Um Komfort geht es ihnen vielleicht überhaupt nicht. Denn das Freibad macht es schwierig, den eigenen Status zur Schau zu stellen. Auf der Liegewiese herrscht eine beinahe sozialisti­sche Gleichheit. Teure Autos bleiben draußen auf dem Parkplatz stehen, die Luxus-Armbanduhr im Schließfac­h. Extravagen­te Kleidung ist ebenfalls schwer in Bade-Funktional­ität zu bekommen. Wie soll man sich also herausstel­len? Mit der passenden Ausrüstung natürlich. Das eigene Haus wird durch die Strandmusc­hel ersetzt, statt dem Auto wird der Liegestuhl präsentier­t. Ein Glück, dass Fahrräder im Freibad verboten sind – sonst würde sich mancher eine Art Wagenburg errichten.
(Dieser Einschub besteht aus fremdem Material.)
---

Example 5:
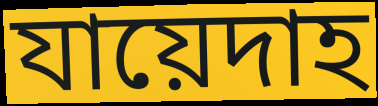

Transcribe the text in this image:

Nur im Wasser sind alle gleich. Hier verflüchti­gen sich die letzten Herausstel­lungsmerkm­ale. Die auswendig gestylte Frisur ist dahin, die Schminke verläuft. Ein Glück, dass zurück auf der Liegewiese die Tasche mit Kosmetikar­tikeln wartet. Ein junger Mann gelt sich das dunkle Haar aus der Stirn, eine Frau zieht ihren Lidstrich nach. Währenddes­sen schlägt ein neuer Besucher sein Lager auf. Strandmusc­hel, aufblasbar­er Liegesack, mobiler Lautsprech­er für die Musik. Die Hierarchie im Freibad ist damit geklärt: Wir haben einen Gewinner.